The Next Frontier - North Highland

The Next Frontier of Retirement Savings

The last time we saw major innovation in the retirement space, gas cost 55 cents per gallon, the DJIA was at 600, and Nixon had just resigned. It was 1974 and the legislation known as ERISA established defined contribution (DC) plans as we know them today. Forty years later, the financial services industry and people wanting to save for retirement are hungry for change.

With much of the research and focus on exactly how to prepare for retirement, what clearly stands out is that people need to save more and they need to start earlier. The biggest hurdle for many is basic access – in fact, DC plans are out of reach for nearly half of the US population. And while IRAs are certainly helpful in the grand scheme of saving for retirement, the most crucial element in building a nest egg that will sustain one through retirement is maximizing savings in defined contribution accounts.

With defined benefit plans virtually extinct, the importance of DC savings is even more important. Often, small to mid-size companies just can’t afford to have a plan, much less match contributions for its employees, and are leery of the fiduciary pitfalls. What’s needed to remedy this unfortunate situation is universal coverage. By universal, I mean taking the employer out of the plan sponsor role and allowing employees to make DC investments directly with independent third party providers.

In what the Affordable Care Act did for people not covered by health care insurance for various reasons, the establishment of “retirement exchanges” where people enroll with their plan provider of choice could extend coverage to millions of employees who, through no fault of their own, cannot participate in a plan today. Envision a world where your 401k plan is run by a third party who has all of the fiduciary responsibilities – currently a burden on employers – and where the employer is merely a contributor and payroll processor of deferrals and matches into that plan.

Retirement exchanges could virtually eliminate the problem of portability which is a huge issue for participants as they move from job to job in today’s economy. Additionally, there is a significant opportunity here for firms that can profitably provide plan services to the small to mid-size market – especially if a mandatory contribution element is built into the enabling legislation that’s required.

Standing in the way of this reality is a labyrinth of IRS codes and DOL regulations, which would be no small task to overcome.
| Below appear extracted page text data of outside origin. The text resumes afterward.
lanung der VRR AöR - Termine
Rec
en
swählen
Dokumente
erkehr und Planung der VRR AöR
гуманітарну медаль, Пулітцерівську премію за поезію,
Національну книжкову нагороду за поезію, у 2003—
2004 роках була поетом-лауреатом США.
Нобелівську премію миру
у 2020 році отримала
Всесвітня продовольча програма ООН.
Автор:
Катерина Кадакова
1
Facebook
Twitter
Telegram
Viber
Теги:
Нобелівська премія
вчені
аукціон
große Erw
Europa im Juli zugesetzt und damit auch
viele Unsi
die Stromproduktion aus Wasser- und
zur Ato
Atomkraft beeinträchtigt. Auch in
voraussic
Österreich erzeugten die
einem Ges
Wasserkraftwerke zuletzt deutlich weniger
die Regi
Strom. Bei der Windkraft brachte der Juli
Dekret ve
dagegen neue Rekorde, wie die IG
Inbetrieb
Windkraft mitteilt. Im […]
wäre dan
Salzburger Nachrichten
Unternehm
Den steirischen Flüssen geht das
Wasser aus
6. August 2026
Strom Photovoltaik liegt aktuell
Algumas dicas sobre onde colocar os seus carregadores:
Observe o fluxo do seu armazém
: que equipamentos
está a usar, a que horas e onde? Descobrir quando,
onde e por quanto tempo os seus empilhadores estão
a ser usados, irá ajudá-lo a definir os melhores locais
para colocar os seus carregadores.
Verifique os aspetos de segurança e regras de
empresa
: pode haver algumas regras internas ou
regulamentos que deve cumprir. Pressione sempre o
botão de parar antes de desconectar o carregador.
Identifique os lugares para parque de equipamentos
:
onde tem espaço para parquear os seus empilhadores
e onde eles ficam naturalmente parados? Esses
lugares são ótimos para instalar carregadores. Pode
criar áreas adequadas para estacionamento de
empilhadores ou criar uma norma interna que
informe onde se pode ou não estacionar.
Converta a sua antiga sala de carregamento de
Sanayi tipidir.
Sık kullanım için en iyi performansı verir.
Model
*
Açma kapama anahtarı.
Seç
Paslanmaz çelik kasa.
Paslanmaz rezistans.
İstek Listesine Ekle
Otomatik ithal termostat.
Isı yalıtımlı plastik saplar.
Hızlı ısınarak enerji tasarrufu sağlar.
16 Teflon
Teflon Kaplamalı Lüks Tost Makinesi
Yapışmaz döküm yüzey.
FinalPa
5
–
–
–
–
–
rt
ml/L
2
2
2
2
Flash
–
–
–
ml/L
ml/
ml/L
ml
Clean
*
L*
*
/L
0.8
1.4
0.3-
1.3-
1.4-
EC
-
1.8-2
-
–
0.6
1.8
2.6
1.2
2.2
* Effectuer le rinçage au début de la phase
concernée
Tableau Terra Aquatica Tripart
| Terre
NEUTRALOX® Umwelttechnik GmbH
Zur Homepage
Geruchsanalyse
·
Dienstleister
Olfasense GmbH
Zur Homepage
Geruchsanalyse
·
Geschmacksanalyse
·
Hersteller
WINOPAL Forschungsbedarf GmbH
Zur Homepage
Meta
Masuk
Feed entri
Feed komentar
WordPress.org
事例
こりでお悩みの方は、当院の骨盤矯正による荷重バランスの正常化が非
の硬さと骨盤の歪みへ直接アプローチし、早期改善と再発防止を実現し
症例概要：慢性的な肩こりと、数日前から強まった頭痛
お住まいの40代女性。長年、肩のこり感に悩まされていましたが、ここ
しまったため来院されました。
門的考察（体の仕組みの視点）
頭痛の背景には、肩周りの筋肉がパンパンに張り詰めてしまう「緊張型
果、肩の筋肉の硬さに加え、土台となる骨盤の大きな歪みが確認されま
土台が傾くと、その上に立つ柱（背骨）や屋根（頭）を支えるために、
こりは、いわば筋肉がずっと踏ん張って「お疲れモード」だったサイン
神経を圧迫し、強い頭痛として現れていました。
However, once employers and plan providers sign on to the benefits for underserved participants and the revenue opportunities of a “multi-employer defined contribution” plan provider model, momentum for retirement exchanges will build and exert pressure on DOL and IRS to explore possibilities.

Like the landmark ERISA legislation of 1974, the journey to realize retirement exchanges starts with a vision that industry leaders, regulators and our elected representatives in Washington can all agree on.